At 41 years old, Mayhall says he reached the point of having tried “anything and everything” to subdue his chronic back pain outside of invasive surgery. “I was ready to accept that I was going to feel awful for the rest of my life, and that golf couldn’t be a priority for me anymore,” he says. “Now I feel like my opportunities are endless.”

Golfer fist pumpFor Mayhall, it all started with better sleep, though, his back pain wasn’t relieved overnight. “I could feel pressure points in my back that needed to pop, but I couldn’t get them because of all the inflammation,” he says. “A few days later I was standing at the counter, turned around to pick something up, and felt all that pressure release at once. Ever since then I haven’t had any back pain and I know it’s because of the CBD.”

The benefits of CBD aren’t exclusive to the older generations of players, either. The substance’s anti-inflammatory properties aid in muscle recovery for younger and more competitive athletes too, and brings another wealth of psychological benefits along with it — like better focus and less anxiety — that can boost any player’s overall performance.

“I feel the most normal I’ve felt in years,” Mayhall says. “After my experience [with CBD], I really wanted to get more involved.” Aside from teaching golf, Mayhall is now a brand ambassador and salesperson for Hēl-Zal™ CBD Products**, and helping others find the right products for them. “I’m a walking billboard for CBD, I believe in it so much,” he says.

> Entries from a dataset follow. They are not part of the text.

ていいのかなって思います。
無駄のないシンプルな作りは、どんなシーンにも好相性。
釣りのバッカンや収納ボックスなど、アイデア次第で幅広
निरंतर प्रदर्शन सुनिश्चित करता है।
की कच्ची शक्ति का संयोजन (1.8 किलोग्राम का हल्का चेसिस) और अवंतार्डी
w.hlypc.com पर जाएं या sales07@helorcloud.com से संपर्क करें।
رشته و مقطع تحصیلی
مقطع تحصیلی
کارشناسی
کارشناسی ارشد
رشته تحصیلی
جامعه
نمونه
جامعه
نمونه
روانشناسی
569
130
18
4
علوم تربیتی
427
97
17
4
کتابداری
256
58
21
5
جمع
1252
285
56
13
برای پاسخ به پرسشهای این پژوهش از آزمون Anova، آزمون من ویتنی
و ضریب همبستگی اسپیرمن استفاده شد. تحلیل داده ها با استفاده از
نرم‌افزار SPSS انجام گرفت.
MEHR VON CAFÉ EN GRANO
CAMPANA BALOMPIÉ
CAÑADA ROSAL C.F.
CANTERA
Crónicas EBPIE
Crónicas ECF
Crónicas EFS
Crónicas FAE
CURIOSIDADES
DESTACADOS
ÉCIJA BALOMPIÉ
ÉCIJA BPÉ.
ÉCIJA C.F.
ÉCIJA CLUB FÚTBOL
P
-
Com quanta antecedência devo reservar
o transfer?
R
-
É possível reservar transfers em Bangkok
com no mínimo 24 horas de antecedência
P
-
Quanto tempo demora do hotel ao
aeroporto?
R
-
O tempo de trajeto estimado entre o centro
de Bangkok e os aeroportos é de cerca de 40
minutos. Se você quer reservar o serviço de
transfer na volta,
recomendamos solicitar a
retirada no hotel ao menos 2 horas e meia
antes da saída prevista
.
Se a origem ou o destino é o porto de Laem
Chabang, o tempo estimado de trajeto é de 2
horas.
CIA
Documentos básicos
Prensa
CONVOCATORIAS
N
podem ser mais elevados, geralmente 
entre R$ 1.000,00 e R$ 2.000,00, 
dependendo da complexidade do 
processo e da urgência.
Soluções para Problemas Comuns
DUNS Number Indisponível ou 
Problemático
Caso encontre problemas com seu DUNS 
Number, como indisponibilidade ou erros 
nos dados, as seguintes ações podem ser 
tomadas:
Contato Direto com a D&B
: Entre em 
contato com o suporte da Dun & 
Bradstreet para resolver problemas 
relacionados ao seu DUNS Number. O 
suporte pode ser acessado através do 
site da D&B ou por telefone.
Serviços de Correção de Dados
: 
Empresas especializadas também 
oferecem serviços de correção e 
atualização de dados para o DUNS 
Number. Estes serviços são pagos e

The CBD industry still has a number of hurdles to overcome as lawmakers scramble to figure out if, how, and to what extent CBD products will be regulated. And given its ties to the other, more controversial cannabis product, THC, many financial institutions, internet and marketing platforms still bar CBD companies from using their services. Last but not least, the industry still faces the ever-present stigma tied to cannabis, something Mayhall thinks will take awhile to overcome. Nonetheless, the industry’s exponential growth continues with no signs of letting up, and it’s making a strong case that it’s good for the game.

**Disclaimer: Hel-Zal CBD Products is a sponsor of the 2019 CGB Tournament Series, the company also employs the author of this story for internet services.